Lia pulled at her lower lip with her teeth and looked past Lucas to see another couple emerging from the visitor’s center. “Sure, I must have,” she said, the false note of brightness in her voice landing flat on the brick beneath their feet. “I’ll write up my notes and send you the text to format, and we’ll meet next week?” Lia leaned in and offered Lucas each cheek for a quick kiss, normal between colleagues, expected between friends.
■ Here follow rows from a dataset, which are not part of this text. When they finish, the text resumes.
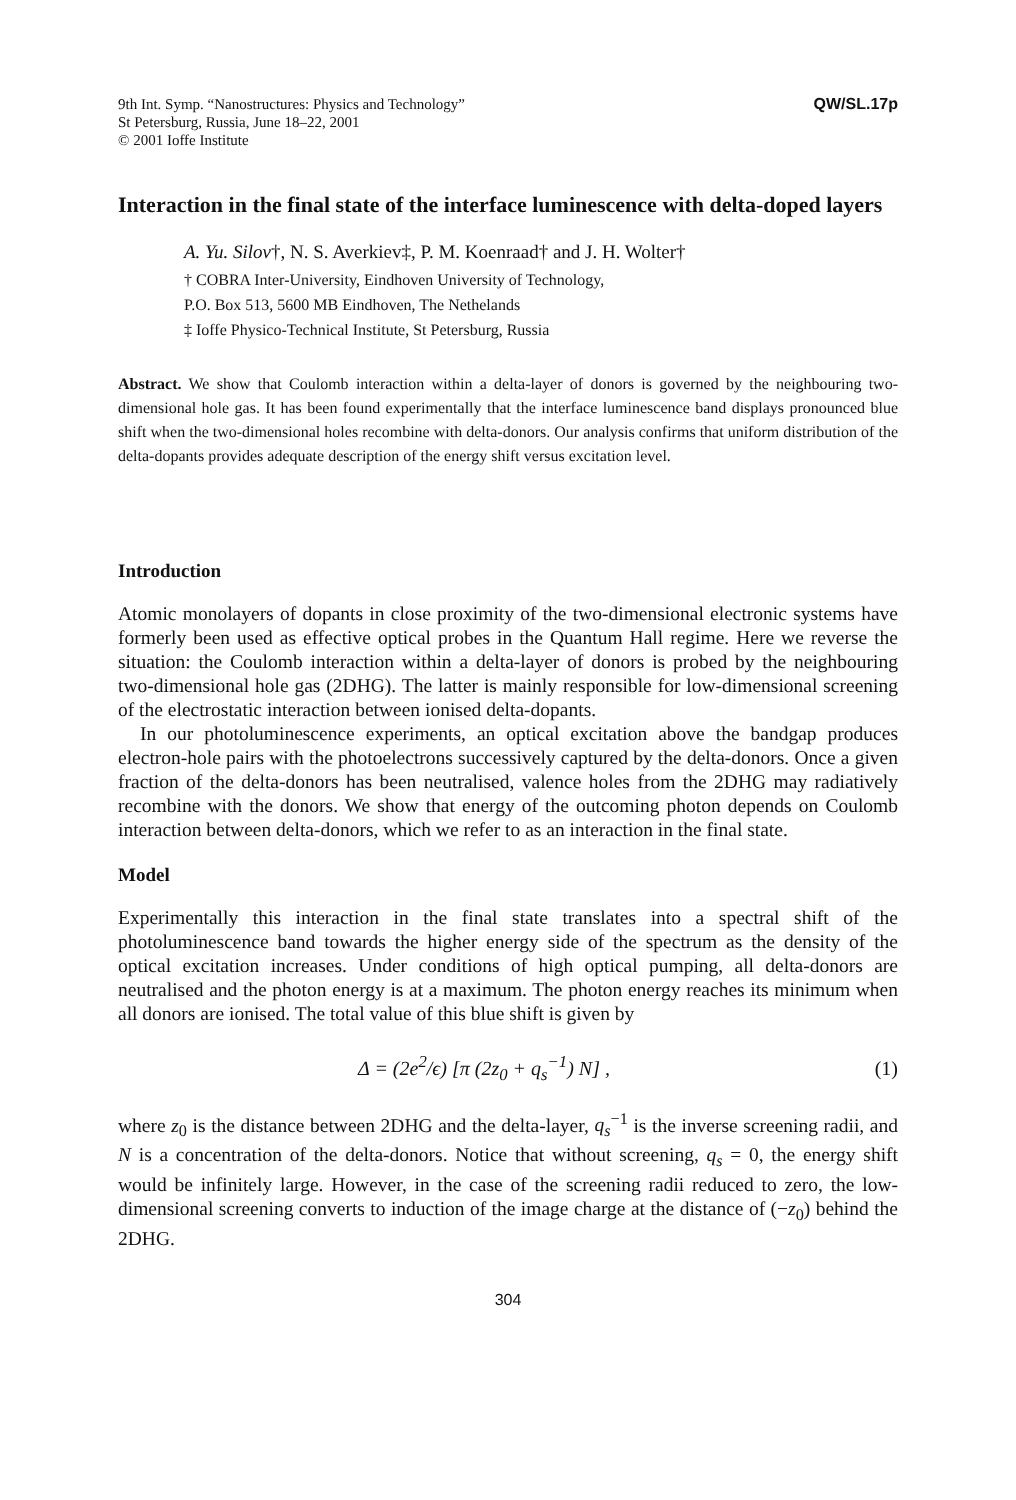9th Int. Symp. “Nanostructures: Physics and Technology”
St Petersburg, Russia, June 18–22, 2001
© 2001 Ioffe Institute
QW/SL.17p
Interaction in the final state of the interface luminescence with delta-doped layers
A. Yu. Silov†, N. S. Averkiev‡, P. M. Koenraad† and J. H. Wolter†
† COBRA Inter-University, Eindhoven University of Technology,
P.O. Box 513, 5600 MB Eindhoven, The Nethelands
‡ Ioffe Physico-Technical Institute, St Petersburg, Russia
Abstract. We show that Coulomb interaction within a delta-layer of donors is governed by the neighbouring two-dimensional hole gas. It has been found experimentally that the interface luminescence band displays pronounced blue shift when the two-dimensional holes recombine with delta-donors. Our analysis confirms that uniform distribution of the delta-dopants provides adequate description of the energy shift versus excitation level.
Introduction
Atomic monolayers of dopants in close proximity of the two-dimensional electronic systems have formerly been used as effective optical probes in the Quantum Hall regime. Here we reverse the situation: the Coulomb interaction within a delta-layer of donors is probed by the neighbouring two-dimensional hole gas (2DHG). The latter is mainly responsible for low-dimensional screening of the electrostatic interaction between ionised delta-dopants.
In our photoluminescence experiments, an optical excitation above the bandgap produces electron-hole pairs with the photoelectrons successively captured by the delta-donors. Once a given fraction of the delta-donors has been neutralised, valence holes from the 2DHG may radiatively recombine with the donors. We show that energy of the outcoming photon depends on Coulomb interaction between delta-donors, which we refer to as an interaction in the final state.
Model
Experimentally this interaction in the final state translates into a spectral shift of the photoluminescence band towards the higher energy side of the spectrum as the density of the optical excitation increases. Under conditions of high optical pumping, all delta-donors are neutralised and the photon energy is at a maximum. The photon energy reaches its minimum when all donors are ionised. The total value of this blue shift is given by
Δ = (2e<sup>2</sup>/ϵ) [π (2z<sub>0</sub> + q<sub>s</sub><sup>−1</sup>) N] , (1)
where z<sub>0</sub> is the distance between 2DHG and the delta-layer, q<sub>s</sub><sup>−1</sup> is the inverse screening radii, and N is a concentration of the delta-donors. Notice that without screening, q<sub>s</sub> = 0, the energy shift would be infinitely large. However, in the case of the screening radii reduced to zero, the low-dimensional screening converts to induction of the image charge at the distance of (−z<sub>0</sub>) behind the 2DHG.
304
She was relieved that he’d shifted his camera bag into one hand and held his Nikon in the other; she was saved from having to shy away from the touch of his hand on her skin.

“Of course,” he agreed, and Lia moved in the direction of her car. “How goes the quest into Cathar Crusade conspiracy theories?”

Lucas stopped her with his question. She sighed and turned back, her eyes narrowed at the slightly mocking tone.

“I thought you said you took my research seriously.”

“I do, Lia. Of course I do. This just seems like a waste of your time. Historical record will never tell us who Castelnau’s assassin was.”

“Historians are first and foremost detectives,” she volleyed back, thinking of those archives in Carcassonne she still hadn’t seen and of Jordí, who seemed to be too busy of late to meet with her. “It’s a constant chase after red herrings, but you can’t stop believing the truth will find its way.”

“The truth may lead you to things you’d rather not see, Lia.” The finality of Lucas’s statement nearly knocked her off her mental footing.

“I wouldn’t argue with that,” she replied. “But fear is no reason to quit seeking the truth.”

The tension rose between them, heavy with expectation, but Lia was tapped out. With a shrug and a wave, she left the shadow of the building, emerging into the sun of the cobblestone street beyond.